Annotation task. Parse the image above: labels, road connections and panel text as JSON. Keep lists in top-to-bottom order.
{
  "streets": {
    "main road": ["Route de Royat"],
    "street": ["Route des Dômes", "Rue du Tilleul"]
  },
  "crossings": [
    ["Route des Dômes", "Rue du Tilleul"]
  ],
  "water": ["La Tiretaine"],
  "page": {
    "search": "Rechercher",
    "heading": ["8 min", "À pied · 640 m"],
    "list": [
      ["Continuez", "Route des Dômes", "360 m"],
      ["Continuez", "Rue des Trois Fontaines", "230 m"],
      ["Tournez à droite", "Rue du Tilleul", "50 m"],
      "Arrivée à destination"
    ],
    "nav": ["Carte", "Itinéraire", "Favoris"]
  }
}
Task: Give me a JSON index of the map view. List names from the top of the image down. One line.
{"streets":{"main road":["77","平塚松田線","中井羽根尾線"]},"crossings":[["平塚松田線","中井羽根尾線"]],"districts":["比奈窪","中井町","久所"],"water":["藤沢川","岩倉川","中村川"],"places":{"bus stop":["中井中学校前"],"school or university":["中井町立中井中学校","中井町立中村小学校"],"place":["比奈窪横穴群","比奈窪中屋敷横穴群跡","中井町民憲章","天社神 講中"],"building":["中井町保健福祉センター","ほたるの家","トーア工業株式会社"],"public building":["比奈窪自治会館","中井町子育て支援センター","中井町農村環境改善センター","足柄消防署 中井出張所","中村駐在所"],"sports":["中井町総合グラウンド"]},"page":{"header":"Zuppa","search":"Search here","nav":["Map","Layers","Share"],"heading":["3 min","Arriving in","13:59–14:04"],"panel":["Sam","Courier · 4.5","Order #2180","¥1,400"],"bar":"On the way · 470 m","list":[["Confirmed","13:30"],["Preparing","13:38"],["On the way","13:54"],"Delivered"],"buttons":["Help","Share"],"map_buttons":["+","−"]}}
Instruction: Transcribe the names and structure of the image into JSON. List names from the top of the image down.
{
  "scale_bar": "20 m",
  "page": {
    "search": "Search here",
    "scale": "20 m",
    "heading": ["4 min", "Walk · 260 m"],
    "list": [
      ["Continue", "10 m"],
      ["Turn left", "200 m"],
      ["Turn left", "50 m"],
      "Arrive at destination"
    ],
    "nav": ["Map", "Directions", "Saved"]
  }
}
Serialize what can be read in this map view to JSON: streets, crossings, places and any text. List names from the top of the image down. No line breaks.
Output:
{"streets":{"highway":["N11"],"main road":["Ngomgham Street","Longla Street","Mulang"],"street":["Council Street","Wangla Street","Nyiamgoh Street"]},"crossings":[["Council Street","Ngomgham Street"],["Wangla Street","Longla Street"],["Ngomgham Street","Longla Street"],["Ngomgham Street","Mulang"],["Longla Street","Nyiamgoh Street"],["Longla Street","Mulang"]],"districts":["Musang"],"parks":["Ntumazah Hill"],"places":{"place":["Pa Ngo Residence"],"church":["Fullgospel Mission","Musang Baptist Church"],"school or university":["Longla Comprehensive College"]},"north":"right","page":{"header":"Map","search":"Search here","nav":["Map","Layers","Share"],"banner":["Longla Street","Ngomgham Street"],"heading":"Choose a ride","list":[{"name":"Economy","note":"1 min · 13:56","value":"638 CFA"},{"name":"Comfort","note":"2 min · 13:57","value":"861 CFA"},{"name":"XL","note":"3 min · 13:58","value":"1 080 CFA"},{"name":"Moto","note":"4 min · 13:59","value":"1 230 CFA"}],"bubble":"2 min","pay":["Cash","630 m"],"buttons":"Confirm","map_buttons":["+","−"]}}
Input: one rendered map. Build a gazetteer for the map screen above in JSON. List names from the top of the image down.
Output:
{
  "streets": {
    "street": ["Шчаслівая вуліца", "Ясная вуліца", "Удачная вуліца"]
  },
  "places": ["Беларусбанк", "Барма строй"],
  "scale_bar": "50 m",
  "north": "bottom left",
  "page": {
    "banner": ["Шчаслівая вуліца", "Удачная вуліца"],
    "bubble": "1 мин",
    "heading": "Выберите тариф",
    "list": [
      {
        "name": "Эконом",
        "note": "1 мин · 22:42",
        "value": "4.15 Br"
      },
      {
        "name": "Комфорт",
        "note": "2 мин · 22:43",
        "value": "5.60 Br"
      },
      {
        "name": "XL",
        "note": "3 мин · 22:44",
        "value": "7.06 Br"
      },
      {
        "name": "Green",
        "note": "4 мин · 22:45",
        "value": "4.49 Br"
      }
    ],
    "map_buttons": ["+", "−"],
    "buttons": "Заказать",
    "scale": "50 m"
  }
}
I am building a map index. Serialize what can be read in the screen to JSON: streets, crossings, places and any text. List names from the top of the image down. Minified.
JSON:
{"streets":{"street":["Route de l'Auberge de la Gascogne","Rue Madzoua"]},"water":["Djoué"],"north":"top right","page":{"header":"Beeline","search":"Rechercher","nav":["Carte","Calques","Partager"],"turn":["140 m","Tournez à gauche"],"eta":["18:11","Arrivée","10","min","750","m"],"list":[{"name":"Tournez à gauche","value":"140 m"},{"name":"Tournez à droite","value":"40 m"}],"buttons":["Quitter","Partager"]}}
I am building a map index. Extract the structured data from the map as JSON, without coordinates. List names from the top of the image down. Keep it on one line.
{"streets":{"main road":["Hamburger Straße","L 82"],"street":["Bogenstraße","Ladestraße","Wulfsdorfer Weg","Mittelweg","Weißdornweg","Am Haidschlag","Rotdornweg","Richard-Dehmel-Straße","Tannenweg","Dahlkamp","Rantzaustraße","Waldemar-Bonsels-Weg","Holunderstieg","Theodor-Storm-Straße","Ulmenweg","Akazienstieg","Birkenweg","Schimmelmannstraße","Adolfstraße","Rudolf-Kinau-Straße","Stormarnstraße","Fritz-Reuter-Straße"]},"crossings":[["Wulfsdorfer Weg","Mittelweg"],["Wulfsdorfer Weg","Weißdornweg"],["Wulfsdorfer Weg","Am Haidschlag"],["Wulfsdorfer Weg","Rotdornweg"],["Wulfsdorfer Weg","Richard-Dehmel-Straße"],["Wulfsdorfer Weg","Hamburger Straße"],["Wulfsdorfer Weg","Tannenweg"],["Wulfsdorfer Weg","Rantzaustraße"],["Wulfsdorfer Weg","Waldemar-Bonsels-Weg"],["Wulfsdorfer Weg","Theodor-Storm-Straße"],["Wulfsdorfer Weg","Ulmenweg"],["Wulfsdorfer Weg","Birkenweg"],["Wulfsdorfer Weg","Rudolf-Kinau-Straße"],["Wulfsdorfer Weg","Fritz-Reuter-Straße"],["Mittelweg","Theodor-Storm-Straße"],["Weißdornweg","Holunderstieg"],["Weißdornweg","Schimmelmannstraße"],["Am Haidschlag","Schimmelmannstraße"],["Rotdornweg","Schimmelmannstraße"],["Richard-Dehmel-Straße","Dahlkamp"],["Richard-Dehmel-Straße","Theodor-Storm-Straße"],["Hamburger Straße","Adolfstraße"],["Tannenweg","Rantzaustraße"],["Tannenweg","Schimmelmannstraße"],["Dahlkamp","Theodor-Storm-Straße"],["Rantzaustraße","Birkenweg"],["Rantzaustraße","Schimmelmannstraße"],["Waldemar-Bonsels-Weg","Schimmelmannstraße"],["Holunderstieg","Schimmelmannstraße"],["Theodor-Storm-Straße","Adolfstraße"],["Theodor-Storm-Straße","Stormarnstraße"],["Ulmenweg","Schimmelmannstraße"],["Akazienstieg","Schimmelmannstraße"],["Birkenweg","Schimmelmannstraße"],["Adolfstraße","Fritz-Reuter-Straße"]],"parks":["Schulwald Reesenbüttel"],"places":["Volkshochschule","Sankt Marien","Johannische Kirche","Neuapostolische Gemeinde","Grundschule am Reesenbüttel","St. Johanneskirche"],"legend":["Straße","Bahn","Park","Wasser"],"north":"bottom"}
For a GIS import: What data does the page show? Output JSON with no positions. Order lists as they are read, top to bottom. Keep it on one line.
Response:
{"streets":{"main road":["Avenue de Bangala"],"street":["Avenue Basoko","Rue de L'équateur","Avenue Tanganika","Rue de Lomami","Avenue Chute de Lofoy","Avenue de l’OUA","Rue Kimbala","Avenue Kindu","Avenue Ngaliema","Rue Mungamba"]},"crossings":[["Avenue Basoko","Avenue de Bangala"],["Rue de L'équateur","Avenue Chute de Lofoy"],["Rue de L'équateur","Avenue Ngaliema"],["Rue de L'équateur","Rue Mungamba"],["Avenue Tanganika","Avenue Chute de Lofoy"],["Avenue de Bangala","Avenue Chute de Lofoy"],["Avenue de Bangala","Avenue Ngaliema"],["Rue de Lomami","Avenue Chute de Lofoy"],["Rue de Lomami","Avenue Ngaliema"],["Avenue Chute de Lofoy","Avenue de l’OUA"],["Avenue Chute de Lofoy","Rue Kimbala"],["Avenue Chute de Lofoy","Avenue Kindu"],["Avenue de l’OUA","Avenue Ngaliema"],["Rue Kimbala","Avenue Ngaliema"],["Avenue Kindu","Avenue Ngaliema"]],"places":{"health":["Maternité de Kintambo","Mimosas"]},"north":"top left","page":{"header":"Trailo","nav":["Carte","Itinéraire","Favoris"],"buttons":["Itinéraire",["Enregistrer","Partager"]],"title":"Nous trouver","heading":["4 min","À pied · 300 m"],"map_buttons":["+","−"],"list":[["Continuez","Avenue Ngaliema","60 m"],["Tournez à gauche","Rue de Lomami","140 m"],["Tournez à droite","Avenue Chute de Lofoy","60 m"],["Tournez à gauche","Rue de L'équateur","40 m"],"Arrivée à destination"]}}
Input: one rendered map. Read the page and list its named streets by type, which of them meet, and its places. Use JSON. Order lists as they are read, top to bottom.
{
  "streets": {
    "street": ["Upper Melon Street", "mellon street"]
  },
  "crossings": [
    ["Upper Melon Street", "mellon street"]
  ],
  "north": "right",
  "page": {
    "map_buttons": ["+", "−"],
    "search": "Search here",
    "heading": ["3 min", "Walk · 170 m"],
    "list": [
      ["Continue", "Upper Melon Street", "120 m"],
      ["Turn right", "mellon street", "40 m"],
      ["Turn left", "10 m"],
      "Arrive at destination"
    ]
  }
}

_ _ _ _

> EXERCISE DETAILS
Scan the entries above for the string "index" and copy each line that contains it.

> SOLUTION TO THIS TASK
Task: Give me a JSON index of the map view. List names from the top of the image down. One line.
I am building a map index. Serialize what can be read in the screen to JSON: streets, crossings, places and any text. List names from the top of the image down. Minified.
I am building a map index. Extract the structured data from the map as JSON, without coordinates. List names from the top of the image down. Keep it on one line.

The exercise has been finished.